A U.S. Department of Energy-funded Pacific Northwest Energy Laboratory (PNNL) study found that hospital nurses value controllability in lighting and that this controllability can translate to greater satisfaction among patients.
Lighting accounts for more than 40% of hospital electricity use, making it a prime target for energy savings among building operators and policy makers. The challenge is saving energy in an environment where lighting is so critical for staff performance, safety, and occupant satisfaction.
One answer to this challenge is flexibility. By zoning lighting in patient rooms and giving nurses more control over light levels and spectrum with appropriate controls, hospitals have an opportunity to promote performance and satisfaction while generating substantial energy savings. As hospitals shift to LED lighting, they will have the ability to incorporate fine control of light levels, spectrum, and light distribution, which can provide value that goes far beyond energy savings.
Collaborating with McCunn & Associates Consulting, PNNL initiated its study in 2015 to explore how patient-room lighting systems could be improved. Part of the study was a series of surveys, with nurses selected as respondents as they spend a significant time in patient rooms and are intimately involved in patient care. The resulting information is intended to inform decisions by designers and future lighting investments by facility managers that take nurses’ perspectives into account. Articles summarizing the results were published in HERD: Health Environments Research & Design Journal in 2020.
The researchers surveyed 138 nurses working in medical/surgical patient rooms at four hospitals in the United States. Patient rooms in three of these hospitals used traditional lighting systems featuring a few luminaires controlled by a simple ON/OFF switch. One used a more contemporary system involving separately zoned luminaires in each room controlled by ON/OFF switches and with supplemental lighting for nighttime circulation. All used fluorescent lighting with no dimming capability.
The nurses participating in the study were asked rating and open-ended questions about their perceptions of their lighting as it related to performing their duties, as well as what they saw as patients’ perceptions of room lighting. A systematic qualitative method was applied to identify key themes among the open-ended responses.

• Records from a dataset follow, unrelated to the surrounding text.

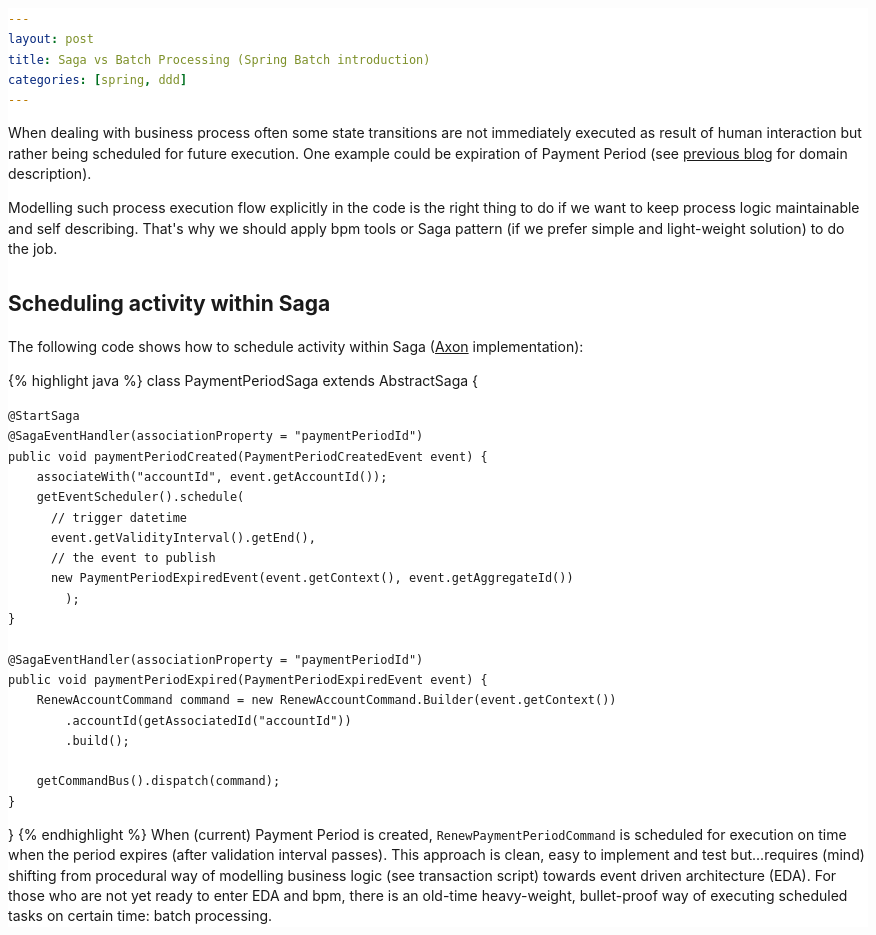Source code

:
 ```yaml
---
layout: post
title: Saga vs Batch Processing (Spring Batch introduction)  
categories: [spring, ddd]
---
```


When dealing with business process often some state transitions are not immediately executed as result of 
human interaction but rather being scheduled for future execution. One example could be expiration of Payment Period (see [previous blog](http://devblog.consileon.pl/2011/08/02/Axon-Framework-DDD-EDA-meet-together/) for domain description).

Modelling such process execution flow explicitly in the code is the right thing to do if we want to keep process logic maintainable and self describing. 
That's why we should apply bpm tools or Saga pattern (if we prefer simple and light-weight solution) to do the job.

## Scheduling activity within Saga
The following code shows how to schedule activity within Saga ([Axon](http://www.axonframework.org/) implementation):

{% highlight java %}
class PaymentPeriodSaga extends AbstractSaga {

	@StartSaga
	@SagaEventHandler(associationProperty = "paymentPeriodId")
	public void paymentPeriodCreated(PaymentPeriodCreatedEvent event) {
		associateWith("accountId", event.getAccountId());
		getEventScheduler().schedule(
		  // trigger datetime
		  event.getValidityInterval().getEnd(), 
		  // the event to publish
		  new PaymentPeriodExpiredEvent(event.getContext(), event.getAggregateId())
	        );
	}

	@SagaEventHandler(associationProperty = "paymentPeriodId")
	public void paymentPeriodExpired(PaymentPeriodExpiredEvent event) {
		RenewAccountCommand command = new RenewAccountCommand.Builder(event.getContext())
			.accountId(getAssociatedId("accountId"))
			.build();
		
		getCommandBus().dispatch(command);
	}
}
{% endhighlight %}
When (current) Payment Period is created, ``RenewPaymentPeriodCommand`` is scheduled for execution on time when the period expires (after validation interval passes). This approach is clean, easy to implement and test but...requires (mind) shifting from procedural way of modelling business logic (see transaction script) towards event driven architecture (EDA). For those who are not yet ready to enter EDA and bpm, there is an old-time heavy-weight, bullet-proof way of executing scheduled tasks on certain time: batch processing. 
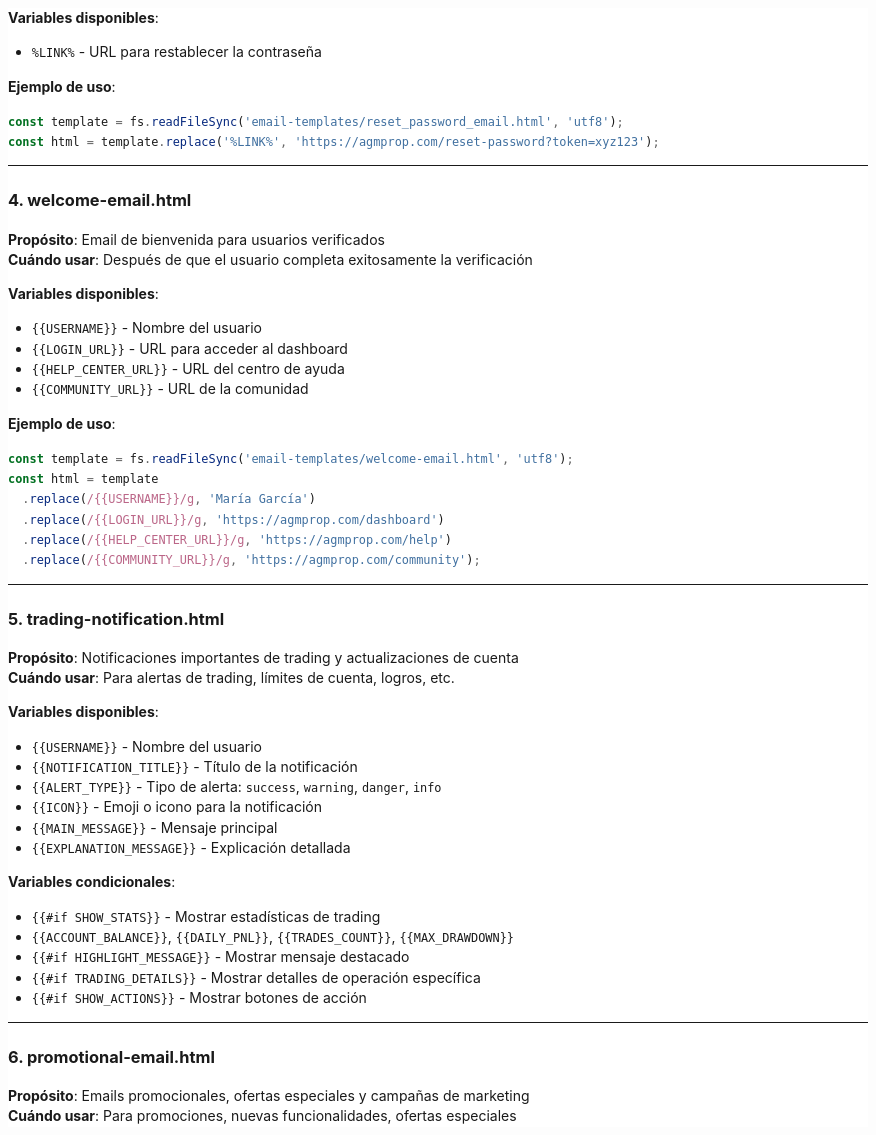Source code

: **Variables disponibles**:
- `%LINK%` - URL para restablecer la contraseña

**Ejemplo de uso**:
```javascript
const template = fs.readFileSync('email-templates/reset_password_email.html', 'utf8');
const html = template.replace('%LINK%', 'https://agmprop.com/reset-password?token=xyz123');
```

---

### 4. **welcome-email.html**
**Propósito**: Email de bienvenida para usuarios verificados  
**Cuándo usar**: Después de que el usuario completa exitosamente la verificación  

**Variables disponibles**:
- `{{USERNAME}}` - Nombre del usuario
- `{{LOGIN_URL}}` - URL para acceder al dashboard
- `{{HELP_CENTER_URL}}` - URL del centro de ayuda
- `{{COMMUNITY_URL}}` - URL de la comunidad

**Ejemplo de uso**:
```javascript
const template = fs.readFileSync('email-templates/welcome-email.html', 'utf8');
const html = template
  .replace(/{{USERNAME}}/g, 'María García')
  .replace(/{{LOGIN_URL}}/g, 'https://agmprop.com/dashboard')
  .replace(/{{HELP_CENTER_URL}}/g, 'https://agmprop.com/help')
  .replace(/{{COMMUNITY_URL}}/g, 'https://agmprop.com/community');
```

---

### 5. **trading-notification.html**
**Propósito**: Notificaciones importantes de trading y actualizaciones de cuenta  
**Cuándo usar**: Para alertas de trading, límites de cuenta, logros, etc.  

**Variables disponibles**:
- `{{USERNAME}}` - Nombre del usuario
- `{{NOTIFICATION_TITLE}}` - Título de la notificación
- `{{ALERT_TYPE}}` - Tipo de alerta: `success`, `warning`, `danger`, `info`
- `{{ICON}}` - Emoji o icono para la notificación
- `{{MAIN_MESSAGE}}` - Mensaje principal
- `{{EXPLANATION_MESSAGE}}` - Explicación detallada

**Variables condicionales**:
- `{{#if SHOW_STATS}}` - Mostrar estadísticas de trading
- `{{ACCOUNT_BALANCE}}`, `{{DAILY_PNL}}`, `{{TRADES_COUNT}}`, `{{MAX_DRAWDOWN}}`
- `{{#if HIGHLIGHT_MESSAGE}}` - Mostrar mensaje destacado
- `{{#if TRADING_DETAILS}}` - Mostrar detalles de operación específica
- `{{#if SHOW_ACTIONS}}` - Mostrar botones de acción

---

### 6. **promotional-email.html**
**Propósito**: Emails promocionales, ofertas especiales y campañas de marketing  
**Cuándo usar**: Para promociones, nuevas funcionalidades, ofertas especiales  
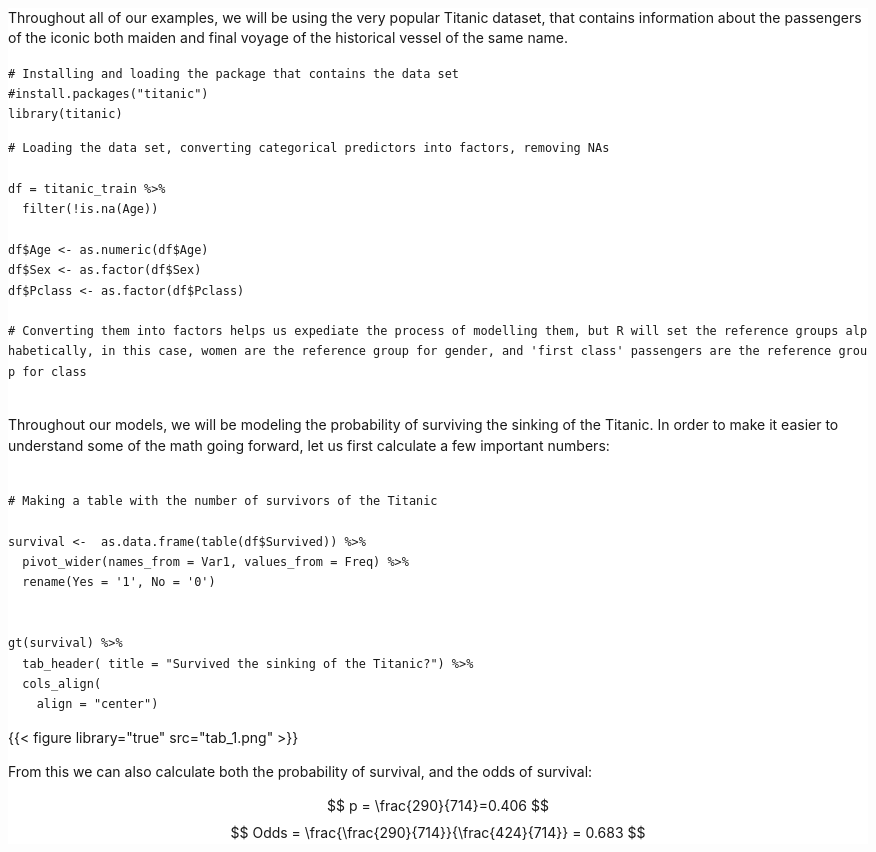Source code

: Throughout all of our examples, we will be using the very popular Titanic dataset, that contains information about the passengers of the iconic both maiden and final voyage of the historical vessel of the same name.


```{r}
# Installing and loading the package that contains the data set
#install.packages("titanic")
library(titanic)
```

```{r}
# Loading the data set, converting categorical predictors into factors, removing NAs

df = titanic_train %>% 
  filter(!is.na(Age)) 

df$Age <- as.numeric(df$Age)
df$Sex <- as.factor(df$Sex)
df$Pclass <- as.factor(df$Pclass)

# Converting them into factors helps us expediate the process of modelling them, but R will set the reference groups alphabetically, in this case, women are the reference group for gender, and 'first class' passengers are the reference group for class
  
```

Throughout our models, we will be modeling the probability of surviving the sinking of the Titanic. In order to make it easier to understand some of the math going forward, let us first calculate a few important numbers:

```{r}

# Making a table with the number of survivors of the Titanic

survival <-  as.data.frame(table(df$Survived)) %>% 
  pivot_wider(names_from = Var1, values_from = Freq) %>% 
  rename(Yes = '1', No = '0')
  

gt(survival) %>% 
  tab_header( title = "Survived the sinking of the Titanic?") %>% 
  cols_align(
    align = "center")

```
{{< figure library="true" src="tab_1.png" >}}

From this we can also calculate both the probability of survival, and the odds of survival:

$$
p = \frac{290}{714}=0.406
$$
$$
Odds = \frac{\frac{290}{714}}{\frac{424}{714}} = 0.683
$$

Respondents working with the contemporary system regarded their lighting more favorably than nurses working with the traditional design approach. In particular, they were far more satisfied with their ability to control their lighting, due to the zoning; control of light was rated as one of the most important lighting system attributes.
Despite greater satisfaction with controllability with the contemporary design approach, nurses at all four hospitals said the most frequent patient complaints were the lights were too bright and that they kept the patients awake. Controllability therefore emerged as an attribute considered among the “best” by respondents while also one that could be further refined for staff and patient satisfaction. One key improvement cited by nurses was to give patients ability to control their light levels using dimming and additional light sources.
“Our work suggests that facilities managers and designers must continue to innovate with respect to offering more control over unit lighting environments to both patients and staff, allowing them to adjust light fixtures and, perhaps, increase the number and type of overhead and task lighting fixtures in patient rooms,” the study authors concluded, noting that providing better ability to control light levels may reduce the need for supplemental lighting.
The authors added, “Today’s LED lighting systems for patient rooms provide opportunities to control the intensity and the spectrum of lighting in ways that were either not possible, or that added significant cost, with fluorescent lighting used in traditional (and some contemporary) systems. The ability of newer systems to adjust the spectrum of white light, and introduce colored light, provides further opportunities for patient room lighting to support a holistic set of patient and staff needs—these opportunities were not available from the lighting systems included in this study. As we learn more about the benefits that these new features afford, healthcare designers, planners, and administrators alike can explore new opportunities to improve the patient room environment through innovative lighting approaches.”